SUPPLIED TEXT: Begin
By Emily Le Coz/NEMS Daily Journal
TUPELO – Declining book donations and the lure of a spacious competitor across town slashed profits this year at the Lee County Library book shop.
Because the shop funnels money into the library – purchasing between new books and materials for patrons monthly – the situation presents a challenge for the cash-strapped entity.
Lee County Library, like all Mississippi public libraries, has suffered massive state budget cuts and must increasingly rely on outside support to make ends meet.
“We used to make $1,200 a month,” said Dalton Anthony, president of the Friends of the Lee County Library, which runs the book shop. “Now more like $500 to $600.”
That money goes directly into new purchases – mostly children’s books – as well as equipment and other materials, like books on CD.
On Monday, Mem Leake perched inside the little glass room that houses the book shop, tucked in the corner of the library’s first floor. He works two hours per day and said maybe a half dozen patrons wander in.
“We just need to make more people aware that we’re here,” he said. “People come in (the library), and very rarely do their eyes ever come over this way.”
In addition to its nearly hidden location, the book shop faces competition – both in patrons and donations – from the new Goodwill Book Store on McCullough Boulevard.
Open since January 2010, the spacious used book store stacks shelf upon shelf of gently used merchandise at rock-bottom prices.
Carr said he shops both the Goodwill and the library, dropping in at both locations once or twice weekly. But he said he prefers spending his money with the library because it goes toward a local mission.
Actually, said Alexis Horton, the Goodwill Book Store’s manager, profits raised through her store stay within north Mississippi to fund the agency’s mission: Providing jobs for people who need them, but especially the disadvantaged and disabled.
Horton declined to say how many books the Goodwill receives or sells annually; Anthony said the library used to sell about 15,000 books a year. It now sells about 7,000.
“There are books staked in homes across north Mississippi that people kick aside or move over every month,” Anthony said. “People need to bring them into the library.”
SUPPLIED TEXT: End
GIVEN ENTRIES: Begin
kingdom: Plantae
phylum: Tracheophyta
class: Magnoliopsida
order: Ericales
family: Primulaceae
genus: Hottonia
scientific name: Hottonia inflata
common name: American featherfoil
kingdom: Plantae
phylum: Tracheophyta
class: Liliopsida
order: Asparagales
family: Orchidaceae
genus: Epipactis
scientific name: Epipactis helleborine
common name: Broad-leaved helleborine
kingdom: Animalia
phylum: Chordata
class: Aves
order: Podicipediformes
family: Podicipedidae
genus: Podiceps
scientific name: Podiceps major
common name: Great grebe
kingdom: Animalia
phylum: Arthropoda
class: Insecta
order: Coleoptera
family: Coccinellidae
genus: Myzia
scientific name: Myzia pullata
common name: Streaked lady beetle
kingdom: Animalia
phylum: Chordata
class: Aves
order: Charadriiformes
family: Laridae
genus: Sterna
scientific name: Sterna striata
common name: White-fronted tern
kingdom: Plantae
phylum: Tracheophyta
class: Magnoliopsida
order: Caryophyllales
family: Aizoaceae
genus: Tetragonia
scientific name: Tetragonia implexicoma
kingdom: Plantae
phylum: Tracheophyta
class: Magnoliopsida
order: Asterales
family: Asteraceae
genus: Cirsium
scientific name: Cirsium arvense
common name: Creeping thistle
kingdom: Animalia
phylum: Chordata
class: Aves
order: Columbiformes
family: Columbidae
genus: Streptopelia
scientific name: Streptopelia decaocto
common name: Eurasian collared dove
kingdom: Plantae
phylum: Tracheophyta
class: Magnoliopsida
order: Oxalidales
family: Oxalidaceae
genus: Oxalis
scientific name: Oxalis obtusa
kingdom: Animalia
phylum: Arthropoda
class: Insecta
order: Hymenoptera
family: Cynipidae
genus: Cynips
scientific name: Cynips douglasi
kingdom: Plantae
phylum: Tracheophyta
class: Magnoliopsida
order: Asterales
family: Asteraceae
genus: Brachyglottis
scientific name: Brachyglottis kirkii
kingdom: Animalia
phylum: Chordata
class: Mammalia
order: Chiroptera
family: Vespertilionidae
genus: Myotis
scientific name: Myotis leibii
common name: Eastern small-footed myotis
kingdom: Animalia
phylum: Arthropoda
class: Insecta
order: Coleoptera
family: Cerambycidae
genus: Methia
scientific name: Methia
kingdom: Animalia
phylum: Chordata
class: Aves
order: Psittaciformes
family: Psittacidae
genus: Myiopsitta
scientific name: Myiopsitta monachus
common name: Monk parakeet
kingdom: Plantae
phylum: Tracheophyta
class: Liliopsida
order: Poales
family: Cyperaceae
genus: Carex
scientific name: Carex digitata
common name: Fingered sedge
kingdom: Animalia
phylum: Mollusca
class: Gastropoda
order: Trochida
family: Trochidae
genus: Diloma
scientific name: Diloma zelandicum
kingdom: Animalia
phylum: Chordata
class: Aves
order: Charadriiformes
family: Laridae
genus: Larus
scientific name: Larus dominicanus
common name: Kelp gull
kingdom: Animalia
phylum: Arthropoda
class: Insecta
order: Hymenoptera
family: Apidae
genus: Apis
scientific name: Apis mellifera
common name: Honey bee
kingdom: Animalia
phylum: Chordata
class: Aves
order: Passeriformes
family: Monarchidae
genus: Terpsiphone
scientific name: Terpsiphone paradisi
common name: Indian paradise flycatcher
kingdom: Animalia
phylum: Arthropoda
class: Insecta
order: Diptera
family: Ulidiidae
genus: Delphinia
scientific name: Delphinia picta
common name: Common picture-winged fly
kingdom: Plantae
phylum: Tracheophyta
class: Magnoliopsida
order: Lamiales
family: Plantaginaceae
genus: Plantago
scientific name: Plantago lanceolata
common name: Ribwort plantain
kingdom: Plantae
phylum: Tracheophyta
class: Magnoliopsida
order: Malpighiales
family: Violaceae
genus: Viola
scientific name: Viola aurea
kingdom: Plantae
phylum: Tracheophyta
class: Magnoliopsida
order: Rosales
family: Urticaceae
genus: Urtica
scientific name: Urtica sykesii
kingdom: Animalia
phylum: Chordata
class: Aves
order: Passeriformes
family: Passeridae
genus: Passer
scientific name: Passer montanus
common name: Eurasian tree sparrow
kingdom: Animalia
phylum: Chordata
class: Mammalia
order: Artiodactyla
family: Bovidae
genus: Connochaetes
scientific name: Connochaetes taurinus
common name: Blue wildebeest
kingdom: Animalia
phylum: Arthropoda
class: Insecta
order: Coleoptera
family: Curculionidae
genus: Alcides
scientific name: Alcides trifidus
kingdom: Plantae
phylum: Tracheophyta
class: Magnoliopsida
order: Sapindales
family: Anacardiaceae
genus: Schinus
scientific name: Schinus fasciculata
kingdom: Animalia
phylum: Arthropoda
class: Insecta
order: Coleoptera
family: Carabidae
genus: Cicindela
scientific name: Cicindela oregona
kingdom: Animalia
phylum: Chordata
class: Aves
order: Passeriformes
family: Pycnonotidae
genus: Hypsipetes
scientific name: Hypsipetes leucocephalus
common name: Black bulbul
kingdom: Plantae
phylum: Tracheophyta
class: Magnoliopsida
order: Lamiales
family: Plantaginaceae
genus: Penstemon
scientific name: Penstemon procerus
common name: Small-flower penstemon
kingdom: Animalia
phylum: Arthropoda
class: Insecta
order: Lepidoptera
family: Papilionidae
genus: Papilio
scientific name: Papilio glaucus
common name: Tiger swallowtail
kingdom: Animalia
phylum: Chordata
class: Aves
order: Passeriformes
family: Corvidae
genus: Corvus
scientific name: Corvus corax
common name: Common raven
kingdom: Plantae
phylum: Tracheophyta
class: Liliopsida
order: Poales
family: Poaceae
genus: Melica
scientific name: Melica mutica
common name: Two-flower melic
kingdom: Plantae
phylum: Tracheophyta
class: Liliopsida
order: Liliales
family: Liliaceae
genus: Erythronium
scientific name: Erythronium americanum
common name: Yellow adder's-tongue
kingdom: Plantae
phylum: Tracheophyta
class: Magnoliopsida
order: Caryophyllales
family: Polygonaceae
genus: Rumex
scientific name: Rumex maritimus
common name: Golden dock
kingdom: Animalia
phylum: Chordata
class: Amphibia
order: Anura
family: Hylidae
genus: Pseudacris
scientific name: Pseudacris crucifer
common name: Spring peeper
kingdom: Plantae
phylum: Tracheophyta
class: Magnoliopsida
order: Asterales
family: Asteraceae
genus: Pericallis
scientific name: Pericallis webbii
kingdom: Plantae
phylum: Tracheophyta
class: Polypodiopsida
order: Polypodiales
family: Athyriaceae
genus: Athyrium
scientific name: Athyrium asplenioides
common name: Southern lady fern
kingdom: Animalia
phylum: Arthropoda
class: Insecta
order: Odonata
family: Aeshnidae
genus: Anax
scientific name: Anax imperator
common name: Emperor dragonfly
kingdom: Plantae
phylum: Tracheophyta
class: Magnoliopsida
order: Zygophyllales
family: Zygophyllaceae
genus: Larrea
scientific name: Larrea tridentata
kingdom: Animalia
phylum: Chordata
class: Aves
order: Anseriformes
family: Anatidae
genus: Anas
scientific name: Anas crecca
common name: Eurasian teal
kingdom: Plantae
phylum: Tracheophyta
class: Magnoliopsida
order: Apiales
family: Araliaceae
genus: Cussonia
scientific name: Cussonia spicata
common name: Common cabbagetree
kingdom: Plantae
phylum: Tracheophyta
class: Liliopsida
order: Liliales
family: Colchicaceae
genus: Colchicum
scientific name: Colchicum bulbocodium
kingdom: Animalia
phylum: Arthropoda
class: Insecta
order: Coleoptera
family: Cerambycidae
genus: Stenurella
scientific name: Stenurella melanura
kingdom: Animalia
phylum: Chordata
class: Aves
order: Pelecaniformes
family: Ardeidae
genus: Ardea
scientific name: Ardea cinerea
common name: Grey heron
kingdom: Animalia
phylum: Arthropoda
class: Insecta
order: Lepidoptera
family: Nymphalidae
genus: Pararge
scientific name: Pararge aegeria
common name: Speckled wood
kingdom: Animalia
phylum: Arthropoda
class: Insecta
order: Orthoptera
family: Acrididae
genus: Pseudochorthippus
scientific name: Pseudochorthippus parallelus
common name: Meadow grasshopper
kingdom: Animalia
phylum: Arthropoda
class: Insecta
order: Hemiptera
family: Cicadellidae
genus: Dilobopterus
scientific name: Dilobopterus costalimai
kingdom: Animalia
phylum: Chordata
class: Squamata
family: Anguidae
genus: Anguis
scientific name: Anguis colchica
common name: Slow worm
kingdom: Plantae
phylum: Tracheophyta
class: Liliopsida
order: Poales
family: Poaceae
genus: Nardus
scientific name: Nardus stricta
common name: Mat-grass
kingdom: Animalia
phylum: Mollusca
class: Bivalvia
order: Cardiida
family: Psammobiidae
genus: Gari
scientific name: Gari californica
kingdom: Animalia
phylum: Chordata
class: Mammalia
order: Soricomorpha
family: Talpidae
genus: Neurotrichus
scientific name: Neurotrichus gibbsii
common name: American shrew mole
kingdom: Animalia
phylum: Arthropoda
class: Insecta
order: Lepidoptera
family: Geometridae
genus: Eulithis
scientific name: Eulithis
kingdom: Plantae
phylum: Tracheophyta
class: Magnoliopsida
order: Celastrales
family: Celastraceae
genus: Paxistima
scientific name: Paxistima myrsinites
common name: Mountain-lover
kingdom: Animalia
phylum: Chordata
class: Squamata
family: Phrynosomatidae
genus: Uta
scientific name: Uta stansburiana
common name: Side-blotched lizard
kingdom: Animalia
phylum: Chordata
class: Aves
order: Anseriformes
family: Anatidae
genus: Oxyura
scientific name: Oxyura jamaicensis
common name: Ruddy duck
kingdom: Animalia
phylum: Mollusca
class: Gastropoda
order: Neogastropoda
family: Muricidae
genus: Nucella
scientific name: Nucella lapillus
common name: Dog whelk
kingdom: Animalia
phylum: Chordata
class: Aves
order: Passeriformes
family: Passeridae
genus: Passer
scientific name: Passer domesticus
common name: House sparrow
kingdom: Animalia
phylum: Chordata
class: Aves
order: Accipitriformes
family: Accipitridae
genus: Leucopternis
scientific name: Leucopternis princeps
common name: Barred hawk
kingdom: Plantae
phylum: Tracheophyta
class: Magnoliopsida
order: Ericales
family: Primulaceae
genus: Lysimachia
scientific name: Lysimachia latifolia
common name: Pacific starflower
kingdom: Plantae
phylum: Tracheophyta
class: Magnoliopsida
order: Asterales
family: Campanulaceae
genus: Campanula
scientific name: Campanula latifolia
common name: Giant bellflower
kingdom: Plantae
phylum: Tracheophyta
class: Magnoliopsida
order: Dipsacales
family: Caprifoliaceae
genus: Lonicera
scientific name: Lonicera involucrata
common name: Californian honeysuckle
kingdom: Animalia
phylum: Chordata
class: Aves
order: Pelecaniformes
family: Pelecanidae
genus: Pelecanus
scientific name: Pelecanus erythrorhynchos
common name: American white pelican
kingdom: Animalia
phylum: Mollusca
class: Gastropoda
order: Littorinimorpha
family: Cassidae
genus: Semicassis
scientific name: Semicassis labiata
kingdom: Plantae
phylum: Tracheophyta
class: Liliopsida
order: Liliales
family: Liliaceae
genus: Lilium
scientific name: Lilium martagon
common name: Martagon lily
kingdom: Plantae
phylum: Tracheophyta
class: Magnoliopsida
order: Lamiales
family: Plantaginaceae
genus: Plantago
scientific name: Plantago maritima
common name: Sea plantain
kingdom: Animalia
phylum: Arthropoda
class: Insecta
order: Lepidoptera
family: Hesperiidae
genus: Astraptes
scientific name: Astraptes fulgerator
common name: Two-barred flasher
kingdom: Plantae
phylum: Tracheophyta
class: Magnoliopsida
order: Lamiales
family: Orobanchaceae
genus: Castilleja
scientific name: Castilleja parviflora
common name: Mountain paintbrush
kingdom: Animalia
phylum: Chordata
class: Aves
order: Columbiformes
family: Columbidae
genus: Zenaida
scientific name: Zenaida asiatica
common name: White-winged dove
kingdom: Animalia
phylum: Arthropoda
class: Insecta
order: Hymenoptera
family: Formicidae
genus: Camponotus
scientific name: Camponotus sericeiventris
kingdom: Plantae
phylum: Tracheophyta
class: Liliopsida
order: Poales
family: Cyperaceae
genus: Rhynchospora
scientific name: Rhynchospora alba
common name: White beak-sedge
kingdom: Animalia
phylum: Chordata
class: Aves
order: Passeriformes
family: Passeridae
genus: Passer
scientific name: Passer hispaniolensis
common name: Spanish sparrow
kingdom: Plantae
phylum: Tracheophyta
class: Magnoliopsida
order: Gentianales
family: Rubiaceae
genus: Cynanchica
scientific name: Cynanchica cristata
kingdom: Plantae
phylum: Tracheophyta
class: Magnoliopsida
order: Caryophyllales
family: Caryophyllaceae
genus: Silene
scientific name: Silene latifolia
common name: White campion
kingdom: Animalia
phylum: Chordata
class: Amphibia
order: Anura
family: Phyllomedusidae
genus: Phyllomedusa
GIVEN ENTRIES: End
> [WHAT IS BEING ASKED]: Edit the library article from "Because the shop" up to and including "patrons wander in.", writing "bookstore" in place of "book shop".

> [SOLUTION TO THE EXERCISE]:
Because the shop funnels money into the library – purchasing between new books and materials for patrons monthly – the situation presents a challenge for the cash-strapped entity.
Lee County Library, like all Mississippi public libraries, has suffered massive state budget cuts and must increasingly rely on outside support to make ends meet.
“We used to make $1,200 a month,” said Dalton Anthony, president of the Friends of the Lee County Library, which runs the bookstore. “Now more like $500 to $600.”
That money goes directly into new purchases – mostly children’s books – as well as equipment and other materials, like books on CD.
On Monday, Mem Leake perched inside the little glass room that houses the bookstore, tucked in the corner of the library’s first floor. He works two hours per day and said maybe a half dozen patrons wander in.